**Your objective**. Return the data word for word. Pictures are to be omitted.

**Data extract**.
○ ○ ○
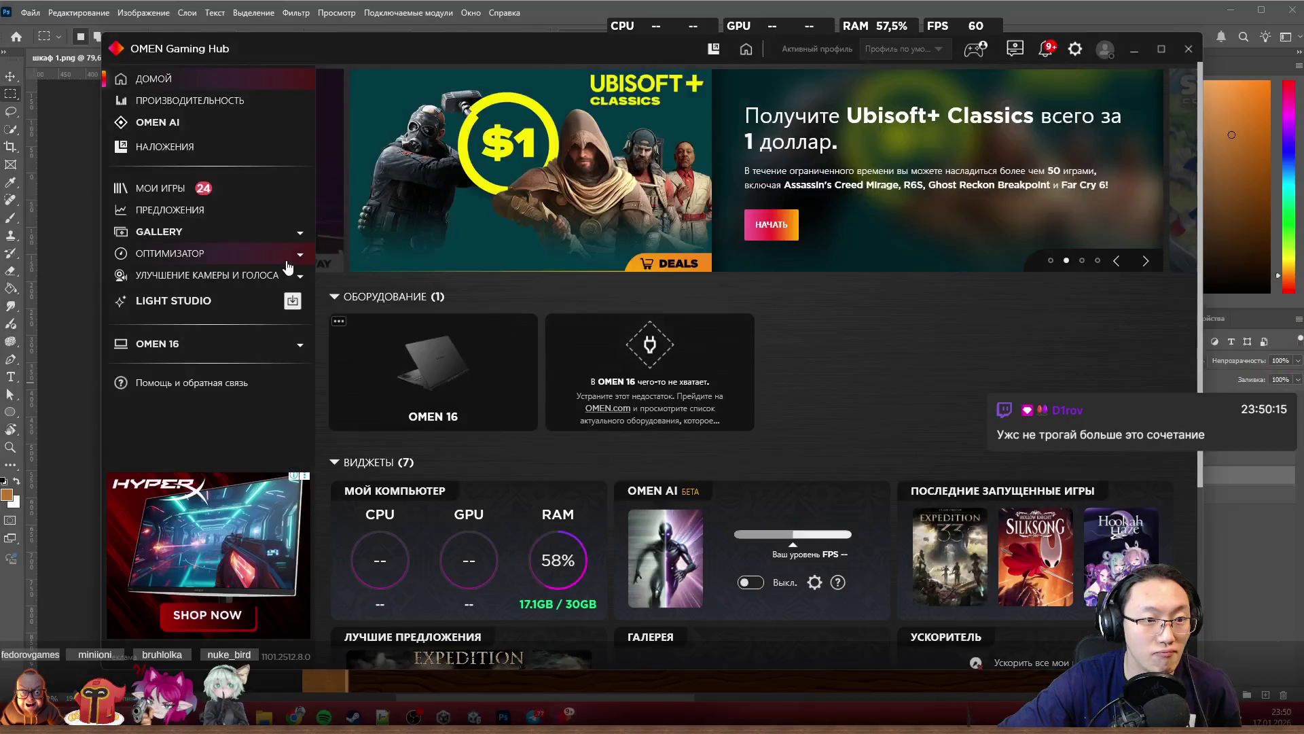
pyautogui.click(209, 108)
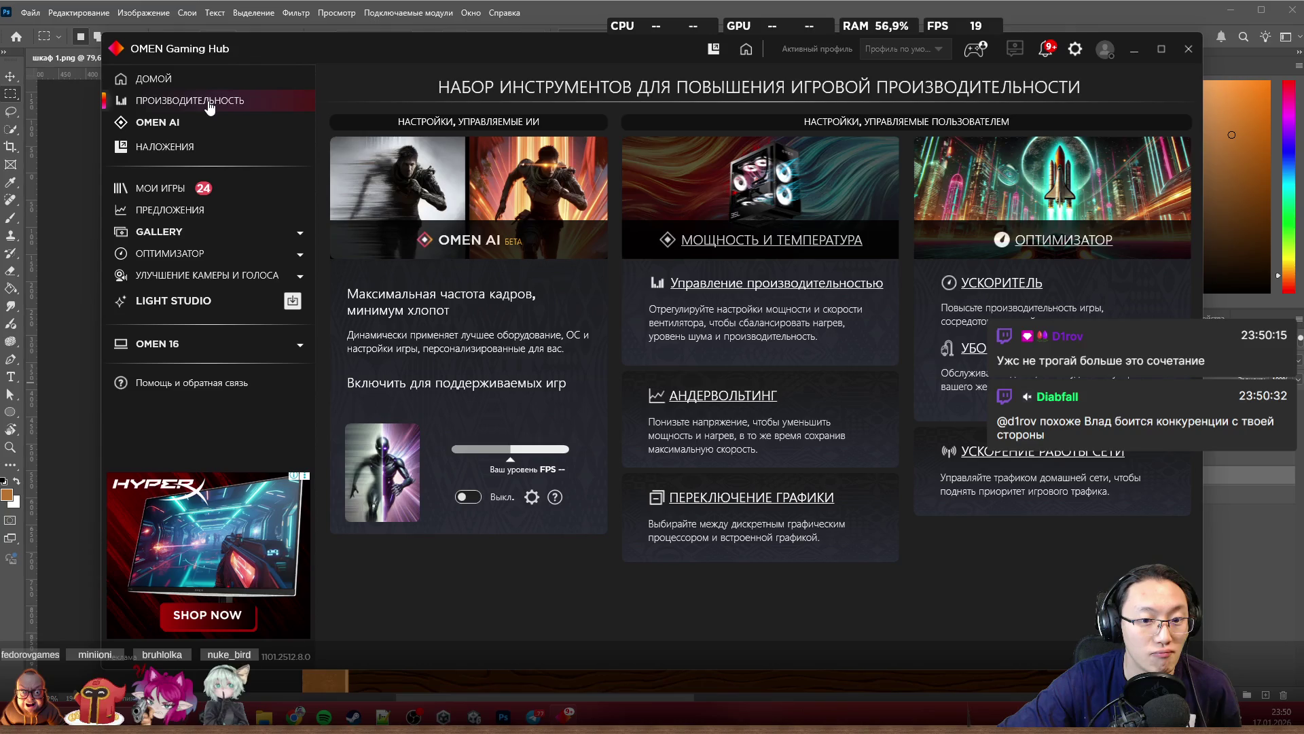
pyautogui.click(204, 262)
pyautogui.click(204, 261)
○ ○ ○
**Task answer**.
pyautogui.click(209, 108)
pyautogui.click(204, 262)
pyautogui.click(204, 261)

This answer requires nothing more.